November

8 2 0
                                    

13-15

SEBAGAI perayaan hari jadi sekolah, akan diadakan acara besar-besaran untuk menyambutnya, tepatnya 2 hari sebelum hari jadi. Selain acara besar-besaran yang dipersiapkan kurang lebih 2 bulan sebelumnya oleh penyelenggara acara sekolah, diadakan juga pameran seni siswa kecil-kecilan sebagai tempat pengapresiasian karya seni yang dibuat oleh para siswa. Seorang guru yang menggeluti seni—yang jasanya telah mengantarkanku ke galeri seni rupa Oktober lalu—telah menawarkan keikutsertaanku dalam segala bentuk yang berbau seni rupa. Bukan hanya sebagai penyumbang karya saja, kini aku ditawarkan untuk menjadi salah satu panitia di sana. Rencananya, pembentukan kepanitiaan akan diselenggarakan dengan tidak terlalu formal pada suatu hari yang pendek, yang lain dan tak bukan ialah hari Jumat. Anggotanya diambil dari siswa yang memang sudah ia kenal sebagai perupa dan yang ingin sukarela membangun pameran seni siswa. Bersama ketiga teman sekelasku yang mulanya hanya bergurau ketika ditawarkan, gurauan itu malah menjadi suatu hal yang nyata.

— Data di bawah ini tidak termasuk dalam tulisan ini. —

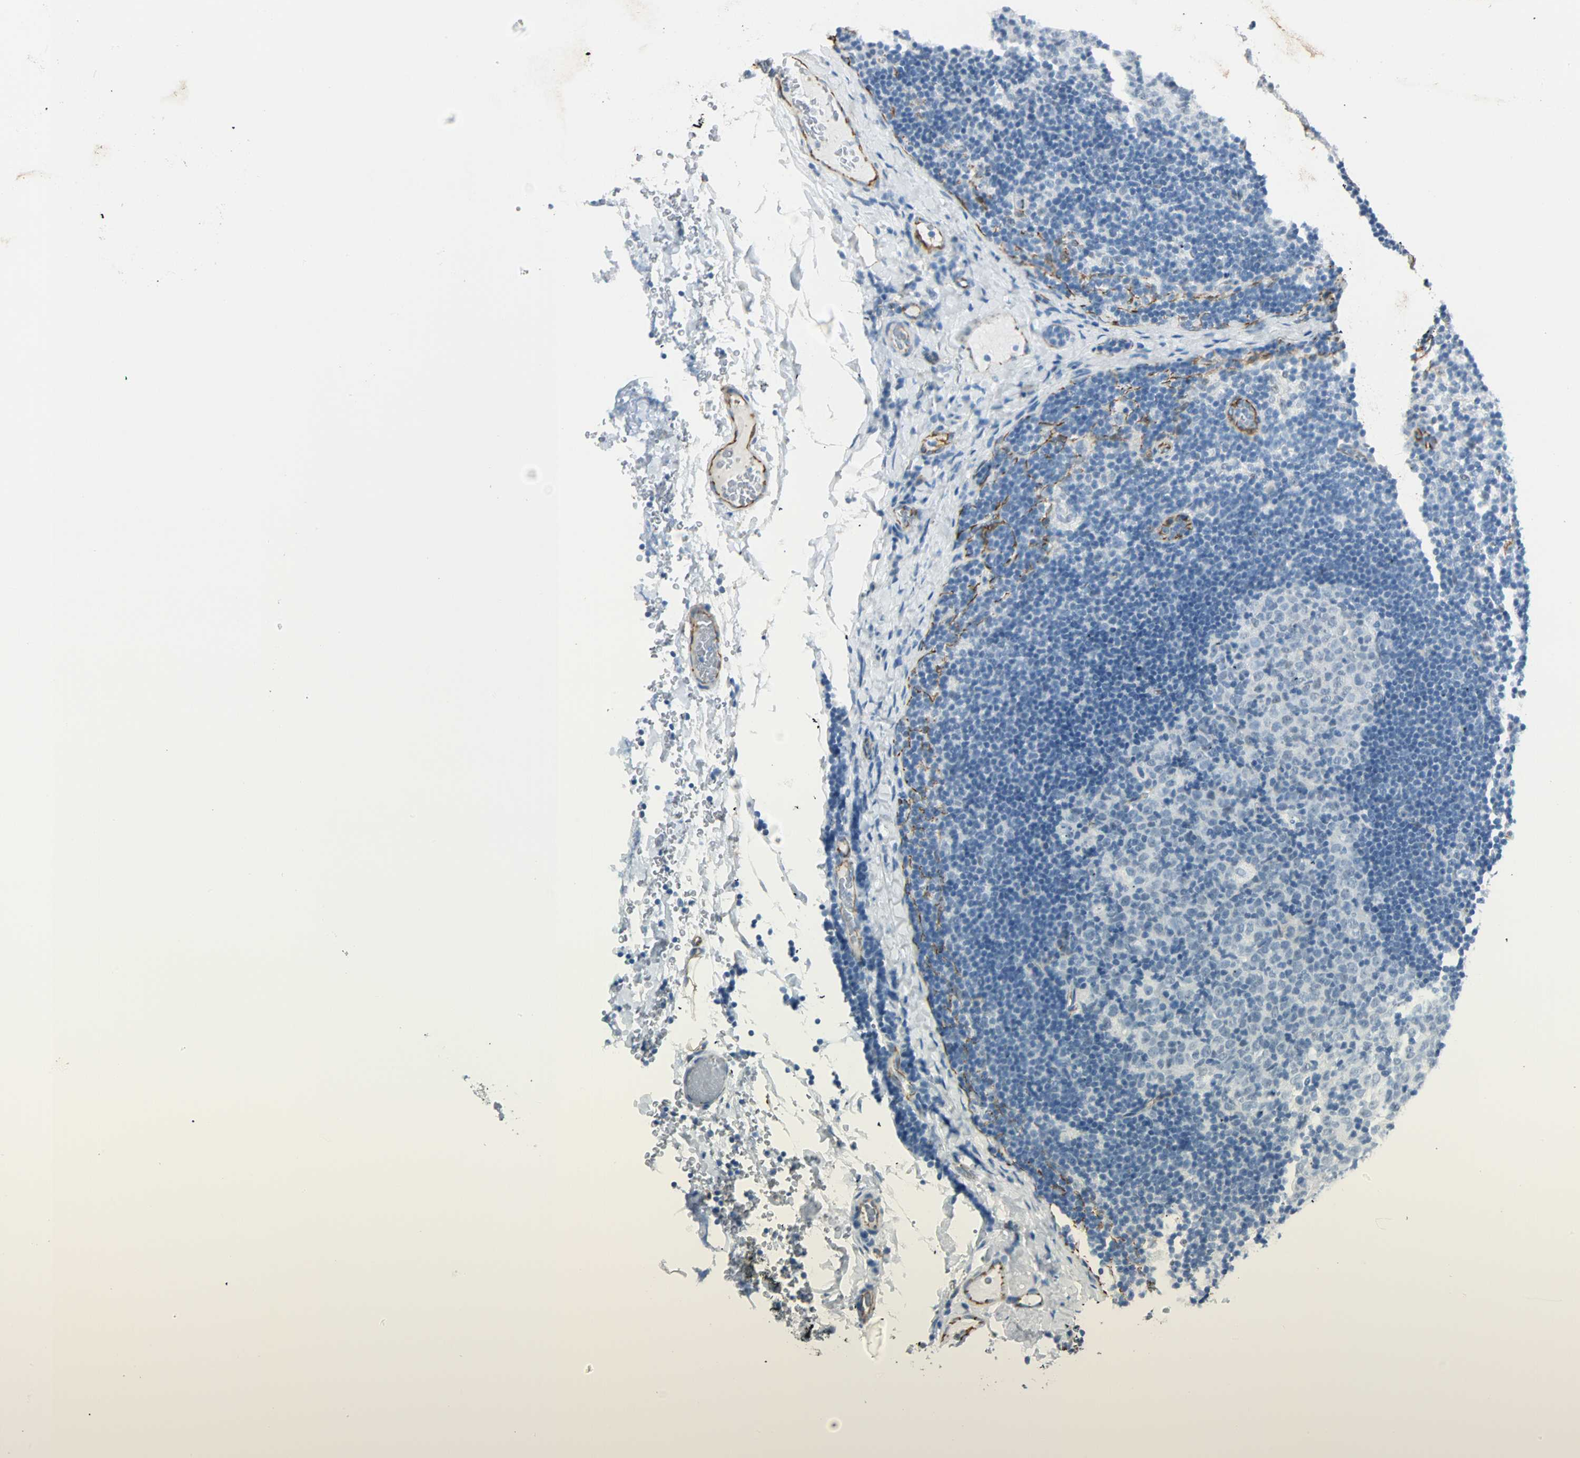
{"staining": {"intensity": "negative", "quantity": "none", "location": "none"}, "tissue": "lymph node", "cell_type": "Germinal center cells", "image_type": "normal", "snomed": [{"axis": "morphology", "description": "Normal tissue, NOS"}, {"axis": "topography", "description": "Lymph node"}], "caption": "Immunohistochemistry photomicrograph of benign human lymph node stained for a protein (brown), which shows no staining in germinal center cells.", "gene": "VPS9D1", "patient": {"sex": "female", "age": 14}}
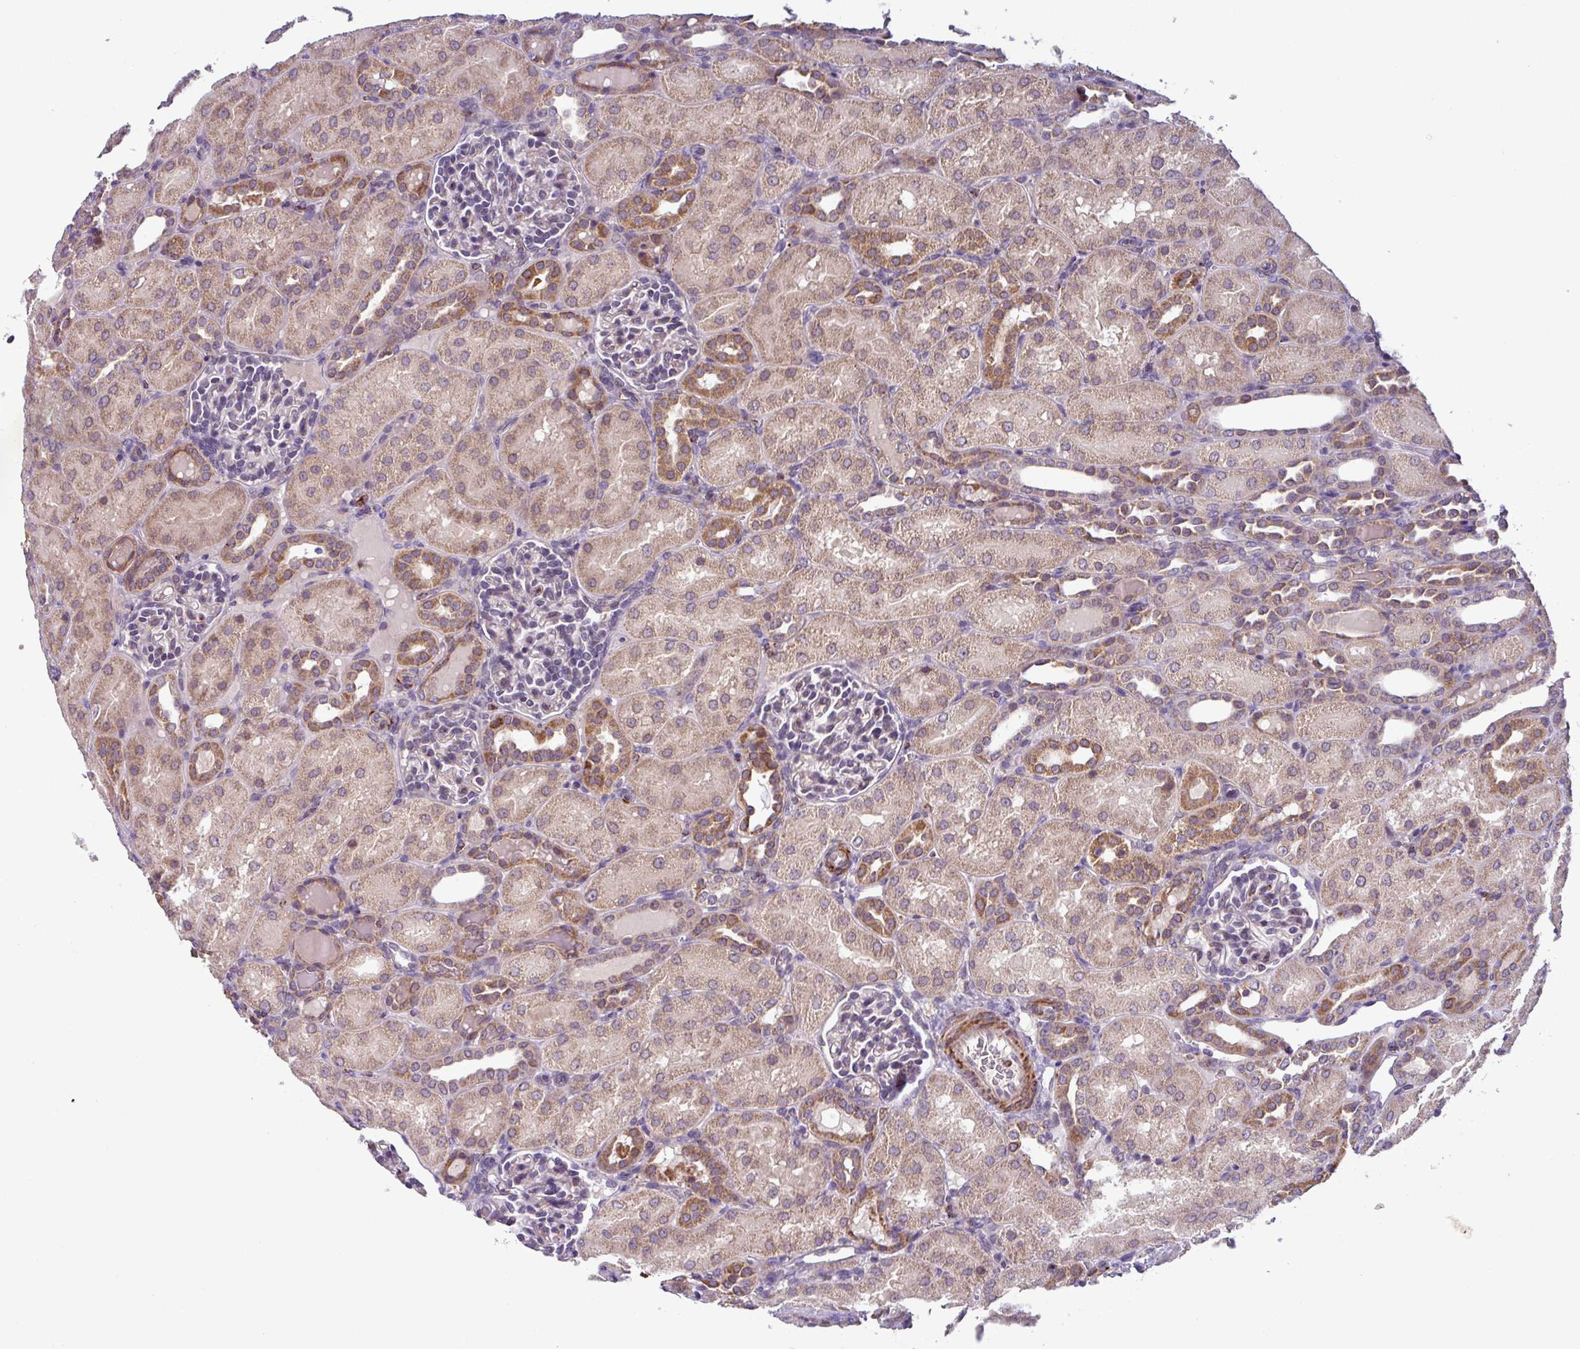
{"staining": {"intensity": "negative", "quantity": "none", "location": "none"}, "tissue": "kidney", "cell_type": "Cells in glomeruli", "image_type": "normal", "snomed": [{"axis": "morphology", "description": "Normal tissue, NOS"}, {"axis": "topography", "description": "Kidney"}], "caption": "A histopathology image of kidney stained for a protein shows no brown staining in cells in glomeruli.", "gene": "AKIRIN1", "patient": {"sex": "male", "age": 1}}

Kali ini ialah kepanitiaan pertamaku sedari nyawaku ada. Mengingat pada dasarnya aku ialah orang yang sukar sekali dalam berbicara dan memulai pembicaraan. Semua keingananku teraih dengan adanya sogokan bahwa karyaku sebagai siswa juga akan ditampilkan di sana. "Yang Tak Kan Pernah Terselesaikan" langsung ku taruh dalam kepala. Memperkenalkan kembali kepada khalayak ramai akan melucuti diri sendiri di hadapan dunia. Memperlihatkan bagian terkecil dan paling tersembunyi di antara bagian-bagian lainnya.

Kepanitiaan akhirnya dibentuk dengan seadanya. Orang-orang yang masih sangat asing bagiku berkumpul membentuk lingkaran dan berdiskusi akan pembagian tugas. Ketika penyusunan selesai, maka bubar saja obrolannya. Masih asing juga.

Dari hasil penyusunan dan perencanaan, kami berencana mempersiapkan hanya dalam 3 hari. Sungguh hari yang pendek untuk mempersiapkan sesuatu yang besar. Mulai dari menyewa dinding lepas pasang tempat lukisan digantung di muka, membuat properti dan hiasan seisi ruang pameran—agar tak terkesan sepi terlihat—dengan memanfaatkan barang secukupnya, membungkus hadiah untuk para pemenang karya terfavorit—karena rencananya, kami akan mengadakan pameran sambil menyambi lomba karya terfavorit berdasarkan voting dengan stiker yang ditempelkan di sebelah karya, yang di mana stiker akan dibagikan ketika pengunjung masuk pameran.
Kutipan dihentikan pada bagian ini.